Женщина замолчала. Луминица тоже ехала молча. Меж деревьями стояла мгла, оттуда сочился на дорогу туман и наматывался на ноги лошадей. И лошади, и люди, и повозки - все были по пояс погружены в туман, который гасил звуки шагов. Луминице стало казаться, что туман что-то шепчет, и вскоре она начала явственно разбирать голоса.
Божий храм нельзя воздвигнуть без крови.
Не взнести ему к Всевышнему главы,
Почернеет белоснежная стена,
Коль не будет плотью дань принесена.
Потускнеет позолота у креста,
Коль не будет жертва люба и чиста.
Лютый ветер будет камни разрушать,
Коль не в муках устремится в рай душа.
Бесплотные голоса окружали Луминицу со всех сторон, и шепот их был едва слышен.
- Только схитрили девять мастеров, - продолжила женщина свой рассказ, и голоса смолкли, - предупредили они жен своих, чтоб не шли те на смерть и муку. Только Петре мой не сказал мне ничего.
- Зачем же ты идешь туда? – испугалась Луминица. - Не ходи, беги отсюда!
- А как же мне не идти? – женщина подняла на Луминицу страдающий взгляд. - Должна же я принести Петре моему обед. Вот встала я затемно, собрала узелок и отправилась к храму, где муж мой работает. Трудится он не покладая рук, и трудам его конца не видать. Изробился весь, как тень стал. Жалко мне его, любимого моего. А вот уже и храм близко, – Лицо женщины просияло. - Слышишь, как в колокола-то весело звонят?
Луминица прислушалась. Издалека-издалека слышался свадебный переливчатый звон колоколов…
- Ты, никак, задремала, дочка?
Луминица вскинула голову и очнулась. Лошади так же медленно продвигались через сырой сумрак леса. Отец ехал рядом и с доброй усмешкой смотрел на дочь.
- Вот мы почти уже и приехали, - сказал он, показывая рукой.
Лес расступился, и внизу в долине они увидели белоснежный храм. Сверху храм смотрелся как изящная костяная игрушка, вырезанная гениальным мастером. Небо на востоке розовело и красило верхнюю часть стены в алый пылающий цвет. Купола его рьяно рдели в утреннем небе. Звон колоколов глухо колебал сонные горы и лощины.
Кони стали медленно спускаться с горы в долину. Отец ехал рядом с Луминицей.

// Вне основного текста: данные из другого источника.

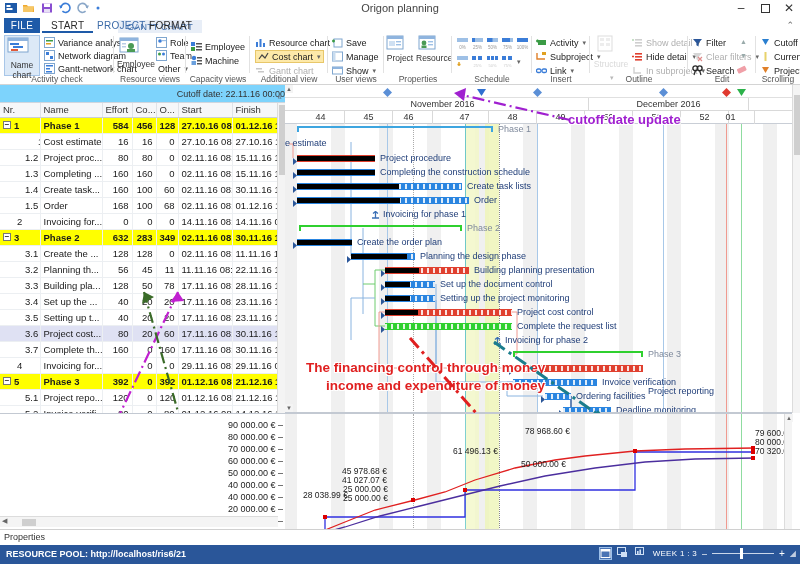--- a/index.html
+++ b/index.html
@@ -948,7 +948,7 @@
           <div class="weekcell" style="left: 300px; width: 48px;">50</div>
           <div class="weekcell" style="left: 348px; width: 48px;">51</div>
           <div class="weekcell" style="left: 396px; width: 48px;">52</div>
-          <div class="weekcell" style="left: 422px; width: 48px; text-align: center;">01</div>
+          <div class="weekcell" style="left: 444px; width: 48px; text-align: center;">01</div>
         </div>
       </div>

- Батюшка, а правду говорят, что когда храм строили, женщину в стены вмуровали живую?
- Кто это тебе рассказал, дочка? – отец недоуменно посмотрел на Луминицу.
Луминица смутилась, но желание узнать пересилило неловкость.
- Мне одна женщина рассказала. Ну так правда это или нет?
- Не знаю, Луминица. Если и было что, то давно это было. Храм-то старый. Мне в детстве отец рассказывал похожую легенду, но правда это или нет… - отец развел руками.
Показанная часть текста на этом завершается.